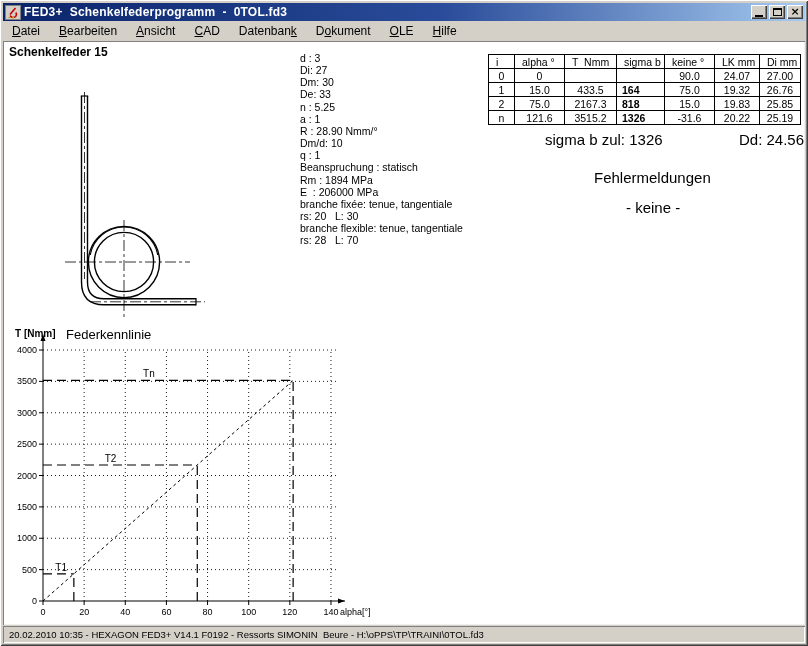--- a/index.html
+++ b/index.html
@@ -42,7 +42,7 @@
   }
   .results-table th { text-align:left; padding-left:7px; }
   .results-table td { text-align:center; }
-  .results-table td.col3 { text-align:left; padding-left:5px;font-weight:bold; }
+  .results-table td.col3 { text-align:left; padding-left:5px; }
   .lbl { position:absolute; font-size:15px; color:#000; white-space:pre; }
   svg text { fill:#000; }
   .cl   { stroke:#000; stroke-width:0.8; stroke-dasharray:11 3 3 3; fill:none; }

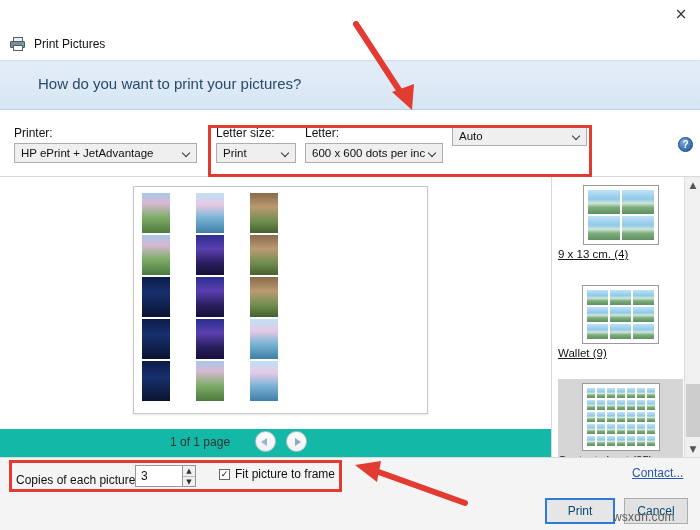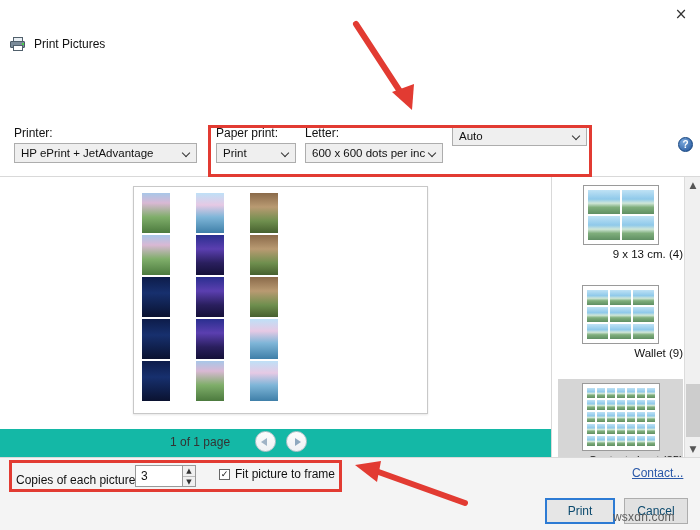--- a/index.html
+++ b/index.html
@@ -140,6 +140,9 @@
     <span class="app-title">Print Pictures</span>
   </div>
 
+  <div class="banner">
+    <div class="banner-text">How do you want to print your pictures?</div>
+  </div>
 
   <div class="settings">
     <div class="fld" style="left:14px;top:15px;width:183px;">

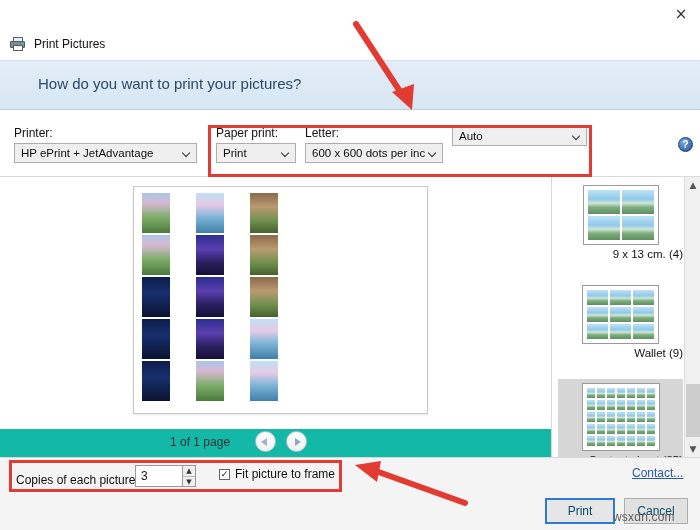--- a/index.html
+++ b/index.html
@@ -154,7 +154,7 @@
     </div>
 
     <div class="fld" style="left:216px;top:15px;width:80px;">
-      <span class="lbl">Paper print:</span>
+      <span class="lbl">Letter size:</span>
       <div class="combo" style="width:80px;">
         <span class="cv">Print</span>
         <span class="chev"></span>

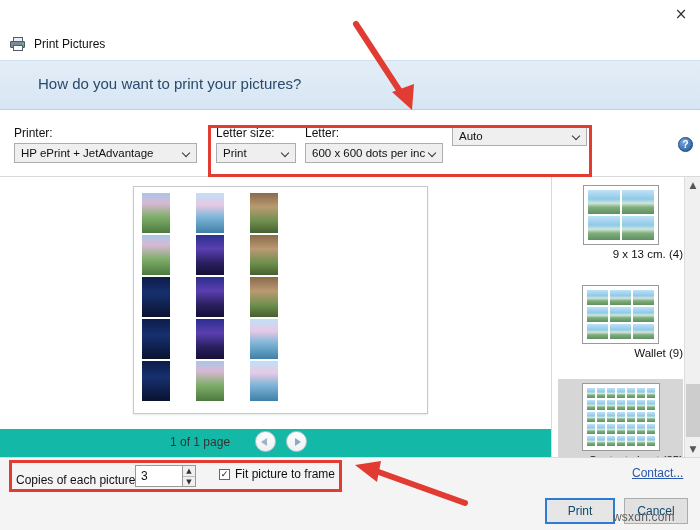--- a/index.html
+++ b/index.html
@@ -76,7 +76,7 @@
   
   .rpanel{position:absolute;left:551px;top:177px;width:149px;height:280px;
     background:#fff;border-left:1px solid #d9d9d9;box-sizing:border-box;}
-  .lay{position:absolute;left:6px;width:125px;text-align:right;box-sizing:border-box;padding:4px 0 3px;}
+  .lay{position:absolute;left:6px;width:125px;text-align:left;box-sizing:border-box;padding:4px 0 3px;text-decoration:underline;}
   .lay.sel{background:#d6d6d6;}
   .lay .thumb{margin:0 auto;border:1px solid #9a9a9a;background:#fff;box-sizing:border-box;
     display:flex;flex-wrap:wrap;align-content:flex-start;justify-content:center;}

--------------------------------------------------

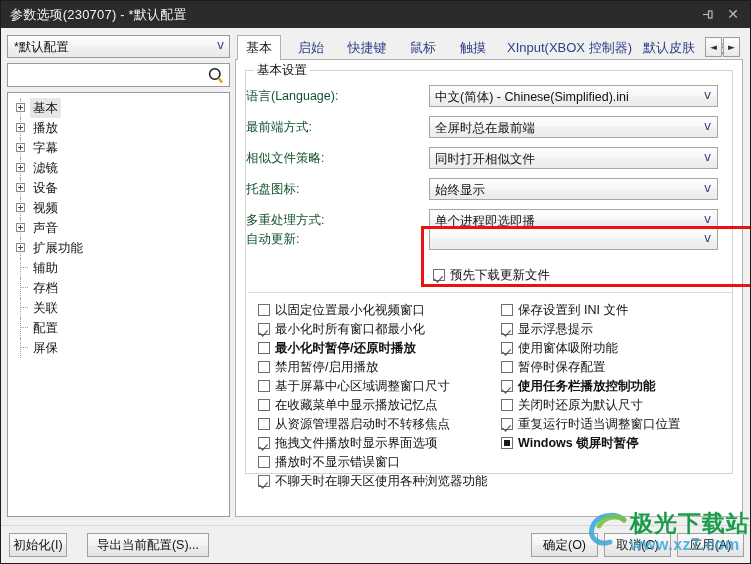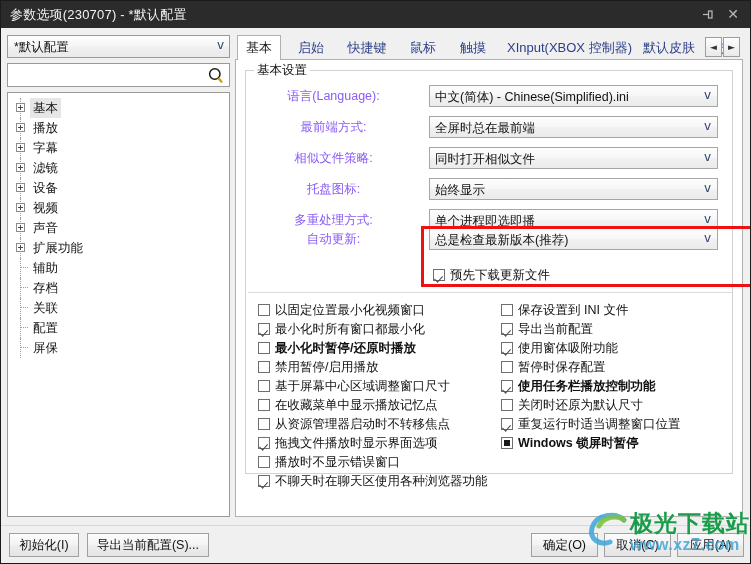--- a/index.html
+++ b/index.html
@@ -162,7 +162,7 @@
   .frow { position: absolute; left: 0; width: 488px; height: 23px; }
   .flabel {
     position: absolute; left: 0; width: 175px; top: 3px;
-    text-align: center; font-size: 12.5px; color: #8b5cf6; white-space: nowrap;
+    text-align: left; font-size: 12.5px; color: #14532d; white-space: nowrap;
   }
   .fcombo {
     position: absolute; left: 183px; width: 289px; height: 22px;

--------------------------------------------------

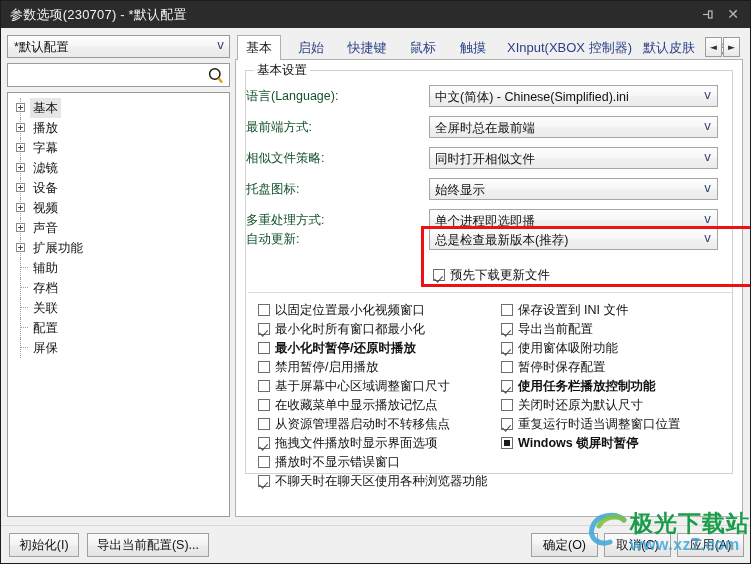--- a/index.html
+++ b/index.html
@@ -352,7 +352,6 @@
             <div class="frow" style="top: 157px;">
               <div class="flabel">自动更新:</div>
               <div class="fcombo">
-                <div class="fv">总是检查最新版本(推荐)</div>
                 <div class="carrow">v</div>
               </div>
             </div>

--------------------------------------------------

JOB ITEM: Each line above that has the word "style" should be copied.

TASK RESPONSE:
     <div class="fld" style="left:14px;top:15px;width:183px;">
     <div class="fld" style="left:216px;top:15px;width:80px;">
       <div class="combo" style="width:80px;">
             <div class="frow" style="top: 157px;">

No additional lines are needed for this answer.